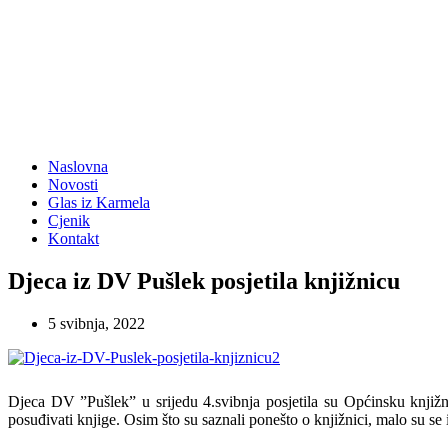
Naslovna
Novosti
Glas iz Karmela
Cjenik
Kontakt
Djeca iz DV Pušlek posjetila knjižnicu
5 svibnja, 2022
Djeca DV ”Pušlek” u srijedu 4.svibnja posjetila su Općinsku knjižnic
posuđivati knjige. Osim što su saznali ponešto o knjižnici, malo su se i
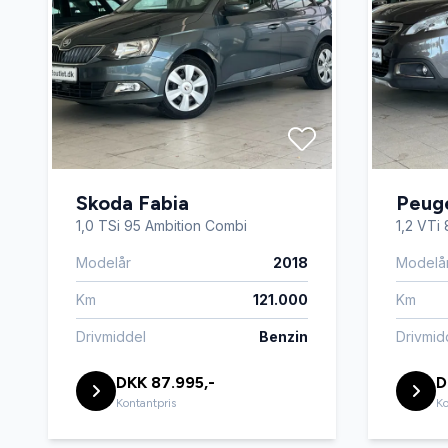
Skoda Fabia
Peug
1,0 TSi 95 Ambition Combi
1,2 VTi 
Modelår
2018
Modelå
Km
121.000
Km
Drivmiddel
Benzin
Drivmid
DKK 87.995,-
D
Kontantpris
Ko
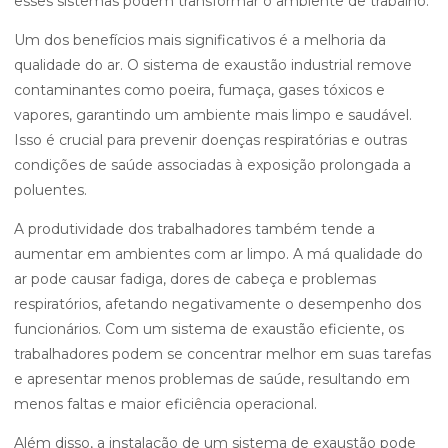
esses sistemas podem transformar o ambiente de trabalho.
Um dos benefícios mais significativos é a melhoria da
qualidade do ar. O sistema de exaustão industrial remove
contaminantes como poeira, fumaça, gases tóxicos e
vapores, garantindo um ambiente mais limpo e saudável.
Isso é crucial para prevenir doenças respiratórias e outras
condições de saúde associadas à exposição prolongada a
poluentes.
A produtividade dos trabalhadores também tende a
aumentar em ambientes com ar limpo. A má qualidade do
ar pode causar fadiga, dores de cabeça e problemas
respiratórios, afetando negativamente o desempenho dos
funcionários. Com um sistema de exaustão eficiente, os
trabalhadores podem se concentrar melhor em suas tarefas
e apresentar menos problemas de saúde, resultando em
menos faltas e maior eficiência operacional.
Além disso, a instalação de um sistema de exaustão pode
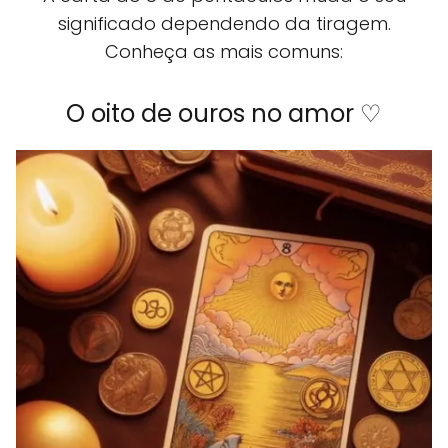
significado dependendo da tiragem.
Conheça as mais comuns:
O oito de ouros no amor ♡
........
◆ EXERCISE: Make an exact copy of the lines of the records from the line containing "ar pode causar" through the final line, both ends included, but not of the pictures.

◆ ANSWER FOR THE TASK:
ar pode causar fadiga, dores de cabeça e problemas
respiratórios, afetando negativamente o desempenho dos
funcionários. Com um sistema de exaustão eficiente, os
trabalhadores podem se concentrar melhor em suas tarefas
e apresentar menos problemas de saúde, resultando em
menos faltas e maior eficiência operacional.
Além disso, a instalação de um sistema de exaustão pode
significado dependendo da tiragem.
Conheça as mais comuns:
O oito de ouros no amor ♡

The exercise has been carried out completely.